VALCAREGGI Ferruccio: una vita nel pallone

Zio Uccio. Ecco: Ferruccio Valcareggi fu per davvero uno zio per il nostro pallone. Uno zio buono, mai banale, che sapeva dare un senso al gioco e alle parole. Uno zio che, con il suo sorriso lieve, illustrò, con capacità ed eleganza, quel calcio romantico, quel calcio “mistero senza fine bello”. Quel calcio che è la nostra nostalgia, il nostro rimpianto.
Darwin Pastorin

Una vita nel pallone, senza ombra di retorica. Quindici anni da calciatore con 395 partite giocate, 91 gol realizzati; 23 da allenatore, di cui nove alla guida della nazionale; due anni selezionatore della rappresentativa di serie B; tre anni quale consulente del settore giovanile azzurro; nove da direttore generale della Scuola Calcio “Settignanese”. Inizia da adolescente questa sua infinita presenza nel calcio con un pallone tra i piedi nelle strade del rione Gretta di Trieste, la città dove è nato il 12 febbraio 1919. Viene tesserato per la Ponziana, una squadretta rionale che affronta e batte 7-0 i ragazzi della Triestina. Una settimana dopo quella partita Valcareggi, appena tredicenne, viene tesserato con i boys della Triestina. Nella prima squadra alabardata anche tre azzurri, Rocco, Colaussi e Pasinati. Nel campionato 1934-35 gioca nelle riserve, stipendio 150 lire al mese, e nel marzo 1938, diciannovenne, al posto dello squalificato Grezar, debutta nel grande calcio contro il Genoa. Tre stagioni con la Triestina (nella prima 1937-38 gioca solo sette partite), una sola assenza per squalifica perchè espulso, unico cartellino rosso in carriera. Nel 1940, rientrato a Trieste dal servizio militare, apprende di essere stato ceduto alla Fiorentina per 200.000 lire più Tagliasacchi e Simontacchi.

A Firenze Valcareggi trova il burbero, ma ottimo allenatore Galluzzi, forma con Baldini, Ellena e Poggi un quadrilatero di lusso, ed è vittorioso per tre volte sulla grande Juve.

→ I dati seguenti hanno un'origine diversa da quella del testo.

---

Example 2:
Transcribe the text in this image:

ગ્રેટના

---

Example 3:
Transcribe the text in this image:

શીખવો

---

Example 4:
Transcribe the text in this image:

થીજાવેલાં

Ma nel 1943 a causa della guerra il campionato viene sospeso. Valcareggi gioca nel torneo regionale che la Fiorentina si aggiudica superando 3-1 in finale il Livorno. In quel periodo per Valcareggi anche una parentesi milanista. Viene infatti ingaggiato per il derby contro l’Inter. Durante la partita, con l’Arena zeppa di spettatori, suonano le sirene per avvertire del pericolo di un bombardamento aereo. Ma la partita prosegue, il Milan vince e Valcareggi rientra a Firenze con un premio di 650 lire. Al suo arrivo lo attende una notizia poco gradita: la Fiorentina, per sanare un deficit di 800.000 lire, lo ha ceduto al Bologna incassando un milione e 100.000 lire, cifra quasi record.

Due stagioni con la maglia bolognese. Nella prima, 1945-46, campionato Italia Nord; nell’altra girone unico. Una linea d’ attacco che “faceva tremare il mondo”: Biavati, Valcareggi, Cappello, Arcari, Reguzzoni. Chiusa la parentesi felsinea, di nuovo a Firenze, viola allenati da Ferrero. Ma solo per una stagione, per passare, in uno scambio con Sperotto, al Vicenza, serie B. Risultato: secondo posto dietro la Roma. Per Valcareggi, dunque, le ultime due stagioni, dal 1949 al 1951, in serie A con la Lucchese. Lasciata Lucca, Valcareggi gioca per un anno a Brescia, serie B, allenatore Bonizzoni, secondo nella classifica finale; quindi sempre per la serie cadetta (1952-53) passa al Piombino dove ricopre il ruolo di giocatore, allenatore, capitano e accompagnatore.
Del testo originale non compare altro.